"""
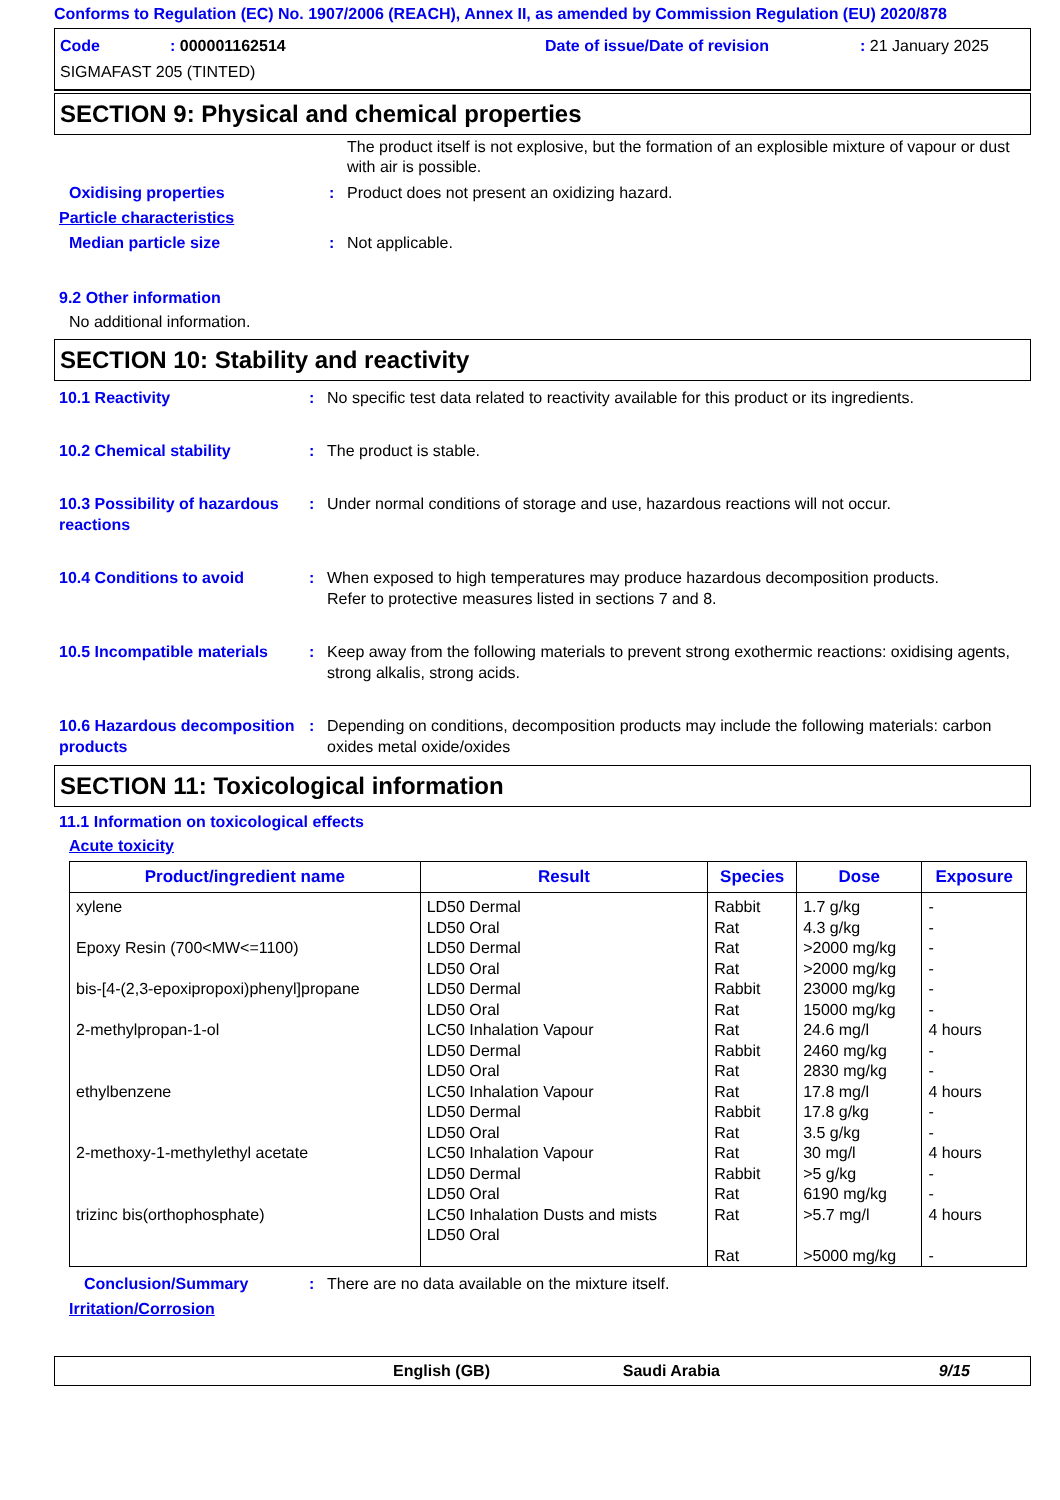Conforms to Regulation (EC) No. 1907/2006 (REACH), Annex II, as amended by Commission Regulation (EU) 2020/878
Code: 000001162514 Date of issue/Date of revision: 21 January 2025 SIGMAFAST 205 (TINTED)
SECTION 9: Physical and chemical properties
The product itself is not explosive, but the formation of an explosible mixture of vapour or dust with air is possible.
Oxidising properties: Product does not present an oxidizing hazard.
Particle characteristics
Median particle size: Not applicable.
9.2 Other information
No additional information.
SECTION 10: Stability and reactivity
10.1 Reactivity: No specific test data related to reactivity available for this product or its ingredients.
10.2 Chemical stability: The product is stable.
10.3 Possibility of hazardous reactions: Under normal conditions of storage and use, hazardous reactions will not occur.
10.4 Conditions to avoid: When exposed to high temperatures may produce hazardous decomposition products.
Refer to protective measures listed in sections 7 and 8.
10.5 Incompatible materials: Keep away from the following materials to prevent strong exothermic reactions: oxidising agents, strong alkalis, strong acids.
10.6 Hazardous decomposition products: Depending on conditions, decomposition products may include the following materials: carbon oxides metal oxide/oxides
SECTION 11: Toxicological information
11.1 Information on toxicological effects
Acute toxicity
| Product/ingredient name | Result | Species | Dose | Exposure |
| --- | --- | --- | --- | --- |
| xylene Epoxy Resin (700<MW<=1100) bis-[4-(2,3-epoxipropoxi)phenyl]propane 2-methylpropan-1-ol ethylbenzene 2-methoxy-1-methylethyl acetate trizinc bis(orthophosphate) | LD50 Dermal LD50 Oral LD50 Dermal LD50 Oral LD50 Dermal LD50 Oral LC50 Inhalation Vapour LD50 Dermal LD50 Oral LC50 Inhalation Vapour LD50 Dermal LD50 Oral LC50 Inhalation Vapour LD50 Dermal LD50 Oral LC50 Inhalation Dusts and mists LD50 Oral | Rabbit Rat Rat Rat Rabbit Rat Rat Rabbit Rat Rat Rabbit Rat Rat Rabbit Rat Rat Rat | 1.7 g/kg 4.3 g/kg >2000 mg/kg >2000 mg/kg 23000 mg/kg 15000 mg/kg 24.6 mg/l 2460 mg/kg 2830 mg/kg 17.8 mg/l 17.8 g/kg 3.5 g/kg 30 mg/l >5 g/kg 6190 mg/kg >5.7 mg/l >5000 mg/kg | - - - - - - 4 hours - - 4 hours - - 4 hours - - 4 hours - |
Conclusion/Summary: There are no data available on the mixture itself.
Irritation/Corrosion
English (GB) Saudi Arabia 9/15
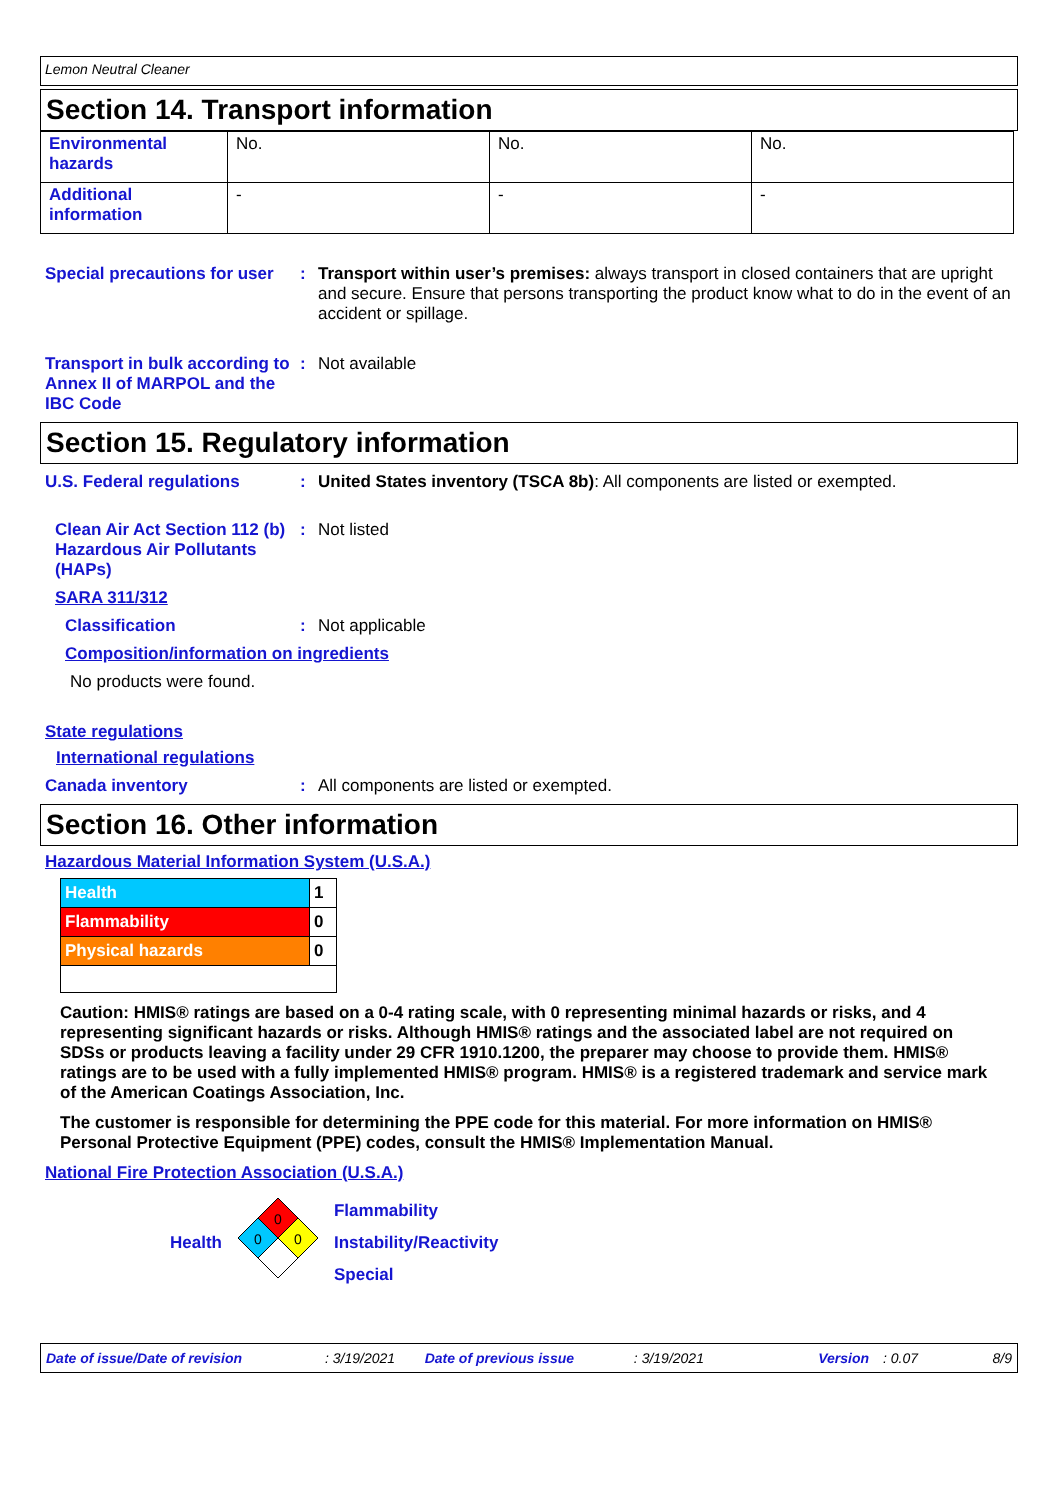Lemon Neutral Cleaner
Section 14. Transport information
| Environmental hazards | No. | No. | No. |
| Additional information | - | - | - |
Special precautions for user
: Transport within user’s premises: always transport in closed containers that are upright and secure. Ensure that persons transporting the product know what to do in the event of an accident or spillage.
Transport in bulk according to Annex II of MARPOL and the IBC Code
: Not available
Section 15. Regulatory information
U.S. Federal regulations : United States inventory (TSCA 8b): All components are listed or exempted.
Clean Air Act Section 112 (b) Hazardous Air Pollutants (HAPs)
: Not listed
SARA 311/312
Classification : Not applicable
Composition/information on ingredients
No products were found.
State regulations
International regulations
Canada inventory : All components are listed or exempted.
Section 16. Other information
Hazardous Material Information System (U.S.A.)
| Health | 1 |
| Flammability | 0 |
| Physical hazards | 0 |
Caution: HMIS® ratings are based on a 0-4 rating scale, with 0 representing minimal hazards or risks, and 4 representing significant hazards or risks. Although HMIS® ratings and the associated label are not required on SDSs or products leaving a facility under 29 CFR 1910.1200, the preparer may choose to provide them. HMIS® ratings are to be used with a fully implemented HMIS® program. HMIS® is a registered trademark and service mark of the American Coatings Association, Inc.
The customer is responsible for determining the PPE code for this material. For more information on HMIS® Personal Protective Equipment (PPE) codes, consult the HMIS® Implementation Manual.
National Fire Protection Association (U.S.A.)
Health
0
0
0
Flammability
Instability/Reactivity
Special
Date of issue/Date of revision: 3/19/2021 Date of previous issue: 3/19/2021 Version: 0.07 8/9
"""
● **Exercise directions**
Look back at the entries above. Retype the line with "Special precautions for user", the line with "Classification : Not applicable", and all lines in between.

● **Response below**
Special precautions for user
: Transport within user’s premises: always transport in closed containers that are upright and secure. Ensure that persons transporting the product know what to do in the event of an accident or spillage.
Transport in bulk according to Annex II of MARPOL and the IBC Code
: Not available
Section 15. Regulatory information
U.S. Federal regulations : United States inventory (TSCA 8b): All components are listed or exempted.
Clean Air Act Section 112 (b) Hazardous Air Pollutants (HAPs)
: Not listed
SARA 311/312
Classification : Not applicable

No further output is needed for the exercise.